### What this task involves
From the first line to the last, copy the data exactly and drop the pictures.

[Rendered images with source text]
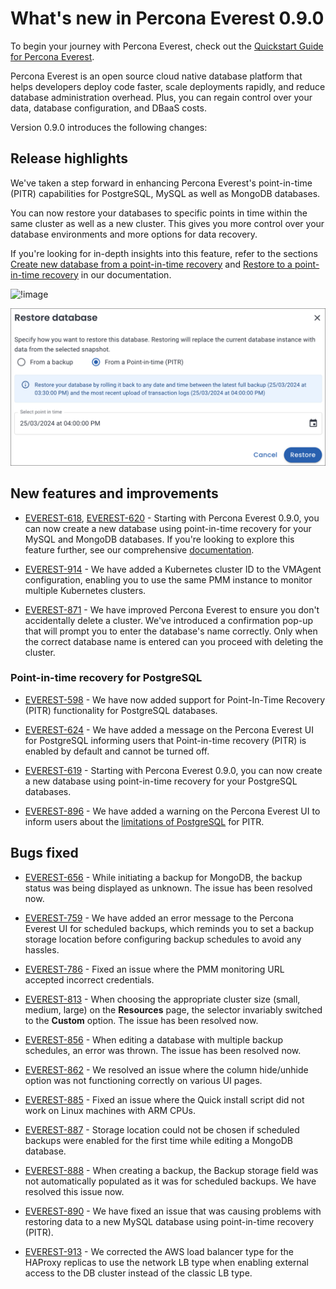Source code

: # What's new in Percona Everest 0.9.0

To begin your journey with Percona Everest, check out the [Quickstart Guide for Percona Everest](../quickstart-guide/quick-install.md).

Percona Everest is an open source cloud native database platform that helps developers deploy code faster, scale deployments rapidly, and reduce database administration overhead. Plus, you can regain control over your data, database configuration, and DBaaS costs.

Version 0.9.0 introduces the following changes:


## Release highlights

We've taken a step forward in enhancing Percona Everest's point-in-time (PITR) capabilities for PostgreSQL, MySQL as well as MongoDB databases. 

You can now restore your databases to specific points in time within the same cluster as well as a new cluster. This gives you more control over your database environments and more options for data recovery.

If you're looking for in-depth insights into this feature, refer to the sections [Create new database from a point-in-time recovery](https://docs.percona.com/everest/use/createBackups/create_new_database.html#create-a-new-database-from-pitr) and [Restore to a point-in-time recovery](https://docs.percona.com/everest/use/RestoreBackup.html#restore-to-a-point-in-time-recovery) in our documentation.


![!image](../../images/create_db_from_pitr.png)

![!image](../images/restore_pitr.png)

## New features and improvements

- [EVEREST-618](https://perconadev.atlassian.net/browse/EVEREST-618), [EVEREST-620](https://perconadev.atlassian.net/browse/EVEREST-620) - Starting with Percona Everest 0.9.0, you can now create a new database using point-in-time recovery for your MySQL and MongoDB databases. If you're looking to explore this feature further, see our comprehensive [documentation](https://docs.percona.com/everest/use/createBackups/create_new_database.html).

- [EVEREST-914](https://perconadev.atlassian.net/browse/EVEREST-914) - We have added a Kubernetes cluster ID to the VMAgent configuration, enabling you to use the same PMM instance to monitor multiple Kubernetes clusters.

- [EVEREST-871](https://perconadev.atlassian.net/browse/EVEREST-871) - We have improved Percona Everest to ensure you don't accidentally delete a cluster. We've introduced a confirmation pop-up that will prompt you to enter the database's name correctly. Only when the correct database name is entered can you proceed with deleting the cluster.


### Point-in-time recovery for PostgreSQL

- [EVEREST-598](https://perconadev.atlassian.net/browse/EVEREST-598) - We have now added support for Point-In-Time Recovery (PITR) functionality for PostgreSQL databases.

- [EVEREST-624](https://perconadev.atlassian.net/browse/EVEREST-624) - We have added a message on the Percona Everest UI for PostgreSQL informing users that Point-in-time recovery (PITR) is enabled by default and cannot be turned off.

- [EVEREST-619](https://perconadev.atlassian.net/browse/EVEREST-619) - Starting with Percona Everest 0.9.0, you can now create a new database using point-in-time recovery for your PostgreSQL databases.

- [EVEREST-896](https://perconadev.atlassian.net/browse/EVEREST-896) - We have added a warning on the Percona Everest UI to inform users about the [limitations of PostgreSQL](https://docs.percona.com/everest/use/createBackups/EnablePITR.html#limitation-for-postgresql) for PITR. 


## Bugs fixed


- [EVEREST-656](https://perconadev.atlassian.net/browse/EVEREST-656) - While initiating a backup for MongoDB, the backup status was being displayed as unknown. The issue has been resolved now.

- [EVEREST-759](https://perconadev.atlassian.net/browse/EVEREST-759) - We have added an error message to the Percona Everest UI for scheduled backups, which reminds you to set a backup storage location before configuring backup schedules to avoid any hassles.

- [EVEREST-786](https://perconadev.atlassian.net/browse/EVEREST-786) - Fixed an issue where the PMM monitoring URL accepted incorrect credentials.

- [EVEREST-813](https://perconadev.atlassian.net/browse/EVEREST-813) - When choosing the appropriate cluster size (small, medium, large) on the **Resources** page, the selector invariably switched to the **Custom** option. The issue has been resolved now.

- [EVEREST-856](https://perconadev.atlassian.net/browse/EVEREST-856) - When editing a database with multiple backup schedules, an error was thrown. The issue has been resolved now.

- [EVEREST-862](https://perconadev.atlassian.net/browse/EVEREST-862) - We resolved an issue where the column hide/unhide option was not functioning correctly on various UI pages.


- [EVEREST-885](https://perconadev.atlassian.net/browse/EVEREST-885) - Fixed an issue where the Quick install script did not work on Linux machines with ARM CPUs.

- [EVEREST-887](https://perconadev.atlassian.net/browse/EVEREST-887) - Storage location could not be chosen if scheduled backups were enabled for the first time while editing a MongoDB database.

- [EVEREST-888](https://perconadev.atlassian.net/browse/EVEREST-888) - When creating a backup, the Backup storage field was not automatically populated as it was for scheduled backups. We have resolved this issue now.

- [EVEREST-890](https://perconadev.atlassian.net/browse/EVEREST-890) - We have fixed an issue that was causing problems with restoring data to a new MySQL database using point-in-time recovery (PITR).

- [EVEREST-913](https://perconadev.atlassian.net/browse/EVEREST-913) - We corrected the AWS load balancer type for the HAProxy replicas to use the network LB type when enabling external access to the DB cluster instead of the classic LB type.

### Answer to the problem
Source code

: # What's new in Percona Everest 0.9.0

To begin your journey with Percona Everest, check out the [Quickstart Guide for Percona Everest](../quickstart-guide/quick-install.md).

Percona Everest is an open source cloud native database platform that helps developers deploy code faster, scale deployments rapidly, and reduce database administration overhead. Plus, you can regain control over your data, database configuration, and DBaaS costs.

Version 0.9.0 introduces the following changes:


## Release highlights

We've taken a step forward in enhancing Percona Everest's point-in-time (PITR) capabilities for PostgreSQL, MySQL as well as MongoDB databases. 

You can now restore your databases to specific points in time within the same cluster as well as a new cluster. This gives you more control over your database environments and more options for data recovery.

If you're looking for in-depth insights into this feature, refer to the sections [Create new database from a point-in-time recovery](https://docs.percona.com/everest/use/createBackups/create_new_database.html#create-a-new-database-from-pitr) and [Restore to a point-in-time recovery](https://docs.percona.com/everest/use/RestoreBackup.html#restore-to-a-point-in-time-recovery) in our documentation.


![!image](../../images/create_db_from_pitr.png)

![!image](../images/restore_pitr.png)

## New features and improvements

- [EVEREST-618](https://perconadev.atlassian.net/browse/EVEREST-618), [EVEREST-620](https://perconadev.atlassian.net/browse/EVEREST-620) - Starting with Percona Everest 0.9.0, you can now create a new database using point-in-time recovery for your MySQL and MongoDB databases. If you're looking to explore this feature further, see our comprehensive [documentation](https://docs.percona.com/everest/use/createBackups/create_new_database.html).

- [EVEREST-914](https://perconadev.atlassian.net/browse/EVEREST-914) - We have added a Kubernetes cluster ID to the VMAgent configuration, enabling you to use the same PMM instance to monitor multiple Kubernetes clusters.

- [EVEREST-871](https://perconadev.atlassian.net/browse/EVEREST-871) - We have improved Percona Everest to ensure you don't accidentally delete a cluster. We've introduced a confirmation pop-up that will prompt you to enter the database's name correctly. Only when the correct database name is entered can you proceed with deleting the cluster.


### Point-in-time recovery for PostgreSQL

- [EVEREST-598](https://perconadev.atlassian.net/browse/EVEREST-598) - We have now added support for Point-In-Time Recovery (PITR) functionality for PostgreSQL databases.

- [EVEREST-624](https://perconadev.atlassian.net/browse/EVEREST-624) - We have added a message on the Percona Everest UI for PostgreSQL informing users that Point-in-time recovery (PITR) is enabled by default and cannot be turned off.

- [EVEREST-619](https://perconadev.atlassian.net/browse/EVEREST-619) - Starting with Percona Everest 0.9.0, you can now create a new database using point-in-time recovery for your PostgreSQL databases.

- [EVEREST-896](https://perconadev.atlassian.net/browse/EVEREST-896) - We have added a warning on the Percona Everest UI to inform users about the [limitations of PostgreSQL](https://docs.percona.com/everest/use/createBackups/EnablePITR.html#limitation-for-postgresql) for PITR. 


## Bugs fixed


- [EVEREST-656](https://perconadev.atlassian.net/browse/EVEREST-656) - While initiating a backup for MongoDB, the backup status was being displayed as unknown. The issue has been resolved now.

- [EVEREST-759](https://perconadev.atlassian.net/browse/EVEREST-759) - We have added an error message to the Percona Everest UI for scheduled backups, which reminds you to set a backup storage location before configuring backup schedules to avoid any hassles.

- [EVEREST-786](https://perconadev.atlassian.net/browse/EVEREST-786) - Fixed an issue where the PMM monitoring URL accepted incorrect credentials.

- [EVEREST-813](https://perconadev.atlassian.net/browse/EVEREST-813) - When choosing the appropriate cluster size (small, medium, large) on the **Resources** page, the selector invariably switched to the **Custom** option. The issue has been resolved now.

- [EVEREST-856](https://perconadev.atlassian.net/browse/EVEREST-856) - When editing a database with multiple backup schedules, an error was thrown. The issue has been resolved now.

- [EVEREST-862](https://perconadev.atlassian.net/browse/EVEREST-862) - We resolved an issue where the column hide/unhide option was not functioning correctly on various UI pages.


- [EVEREST-885](https://perconadev.atlassian.net/browse/EVEREST-885) - Fixed an issue where the Quick install script did not work on Linux machines with ARM CPUs.

- [EVEREST-887](https://perconadev.atlassian.net/browse/EVEREST-887) - Storage location could not be chosen if scheduled backups were enabled for the first time while editing a MongoDB database.

- [EVEREST-888](https://perconadev.atlassian.net/browse/EVEREST-888) - When creating a backup, the Backup storage field was not automatically populated as it was for scheduled backups. We have resolved this issue now.

- [EVEREST-890](https://perconadev.atlassian.net/browse/EVEREST-890) - We have fixed an issue that was causing problems with restoring data to a new MySQL database using point-in-time recovery (PITR).

- [EVEREST-913](https://perconadev.atlassian.net/browse/EVEREST-913) - We corrected the AWS load balancer type for the HAProxy replicas to use the network LB type when enabling external access to the DB cluster instead of the classic LB type.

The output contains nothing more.